No time trends were evident in the data for lab 1 (figure not shown). Although there was some overlap of aliquot means of the midfollicular and postmenopausal women, measurements at the high levels were clearly separated from those at lower levels. The grand means of the midluteal women had a narrow range, and there was greater overlap with poor separation. There was an increasing trend with time in means for all menstrual phases in the data from lab 2. There was also overlap and poor separation for all phases. The daily means from lab 3 showed substantial variability because measurements on day 3 were consistently lower than comparable measurements on other days. Measurements from lab 4 showed no time trends. There was no overlap of aliquot means and clear separation for midfollicular phase women. However, there was substantial overlap for midluteal women and some overlap for postmenopausal women with only the highest and lowest measurements clearly separated.

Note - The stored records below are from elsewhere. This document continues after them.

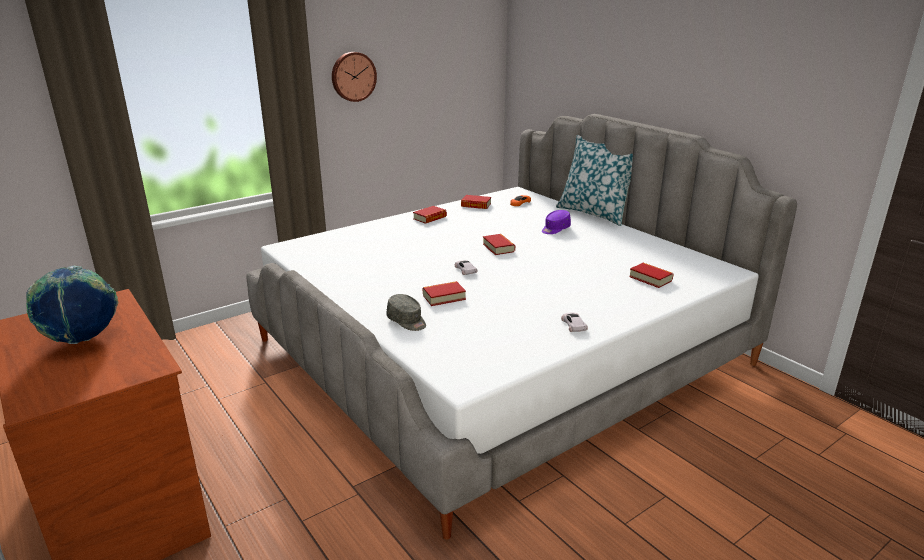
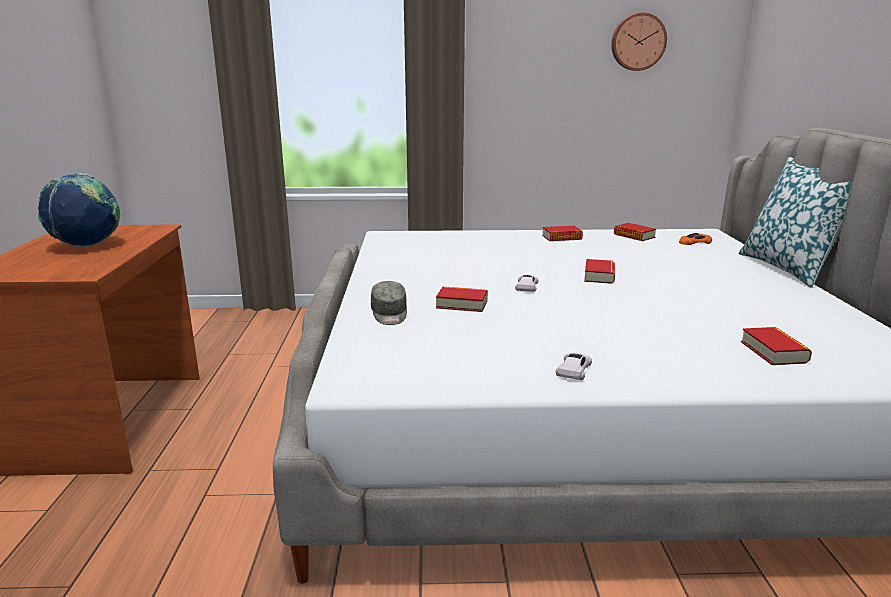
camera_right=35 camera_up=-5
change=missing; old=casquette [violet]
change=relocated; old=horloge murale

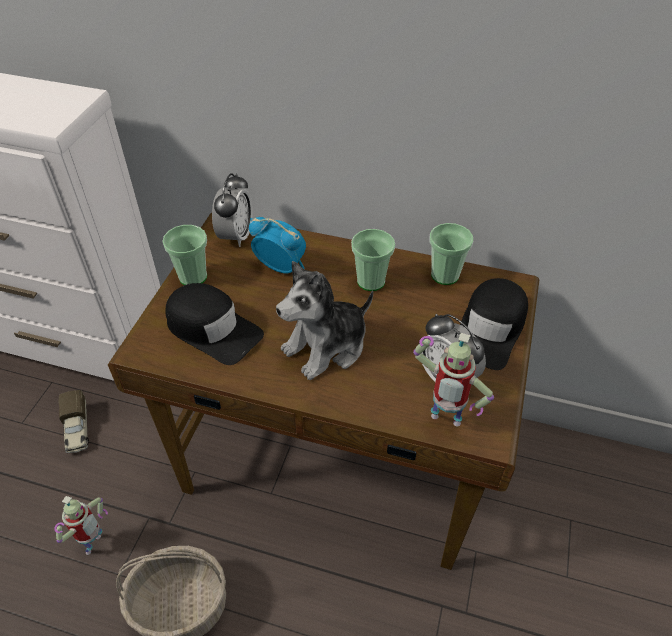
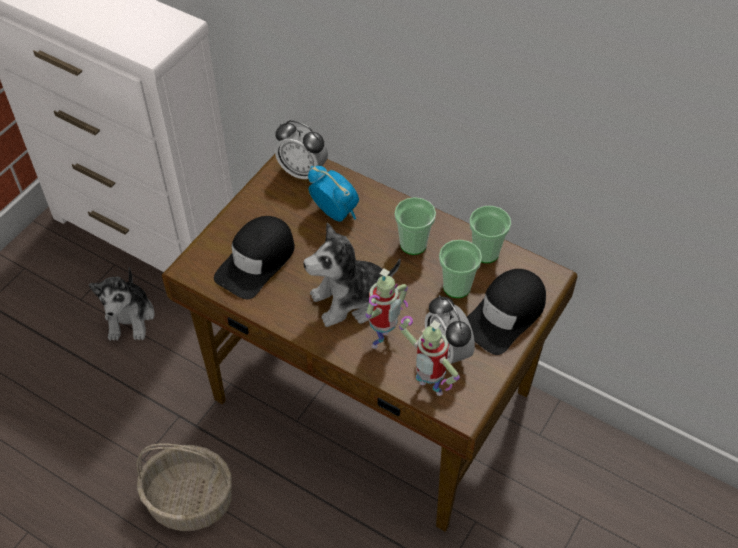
camera_right=15 camera_up=5
change=relocated; old=robot jouet (no. 1 from left)
change=relocated; old=tasse (no. 1 from left in the first image); new=tasse (no. 2 from left)
change=exchanged; old=camion jouet; new=peluche (no. 1 from left)
change=spun; old=casquette [noir] (no. 1 from left); degrees=75
change=spun; old=réveil (no. 1 from left); degrees=90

The ranks of the subjects’ mean responses for midluteal and postmenopausal women were highly correlated (0.90–1.00), but not the ranks for midfollicular women (0.30–0.90). The geometric means of ADION were 60.0, 62.9, 55.7, and 65.6 ng/dl and were significantly lower from labs 1 and 3 than from labs 2 and 4. Labs 2 and 3 had lower ICCs and higher CVs than labs 1 and 4 (Table 1). Estimated MDRDs were slightly larger at lab 2 than at other labs. At all labs, ICCs and MDRDs were much smaller for women in the midluteal menstrual phase than for women in the midfollicular and postmenopausal phases.

ANDRO G.

One lab provided measurements for ANDRO G levels. There were no definite time trends (figure not shown). Although there was some overlap of aliquot means for midfollicular phase women, the separation was clear. There was some overlap among the aliquot means for midluteal women, and only those with highest and lowest measurements were clearly separated. For postmenopausal women, there was considerable overlap,and only the woman with the lowest measurements were separated.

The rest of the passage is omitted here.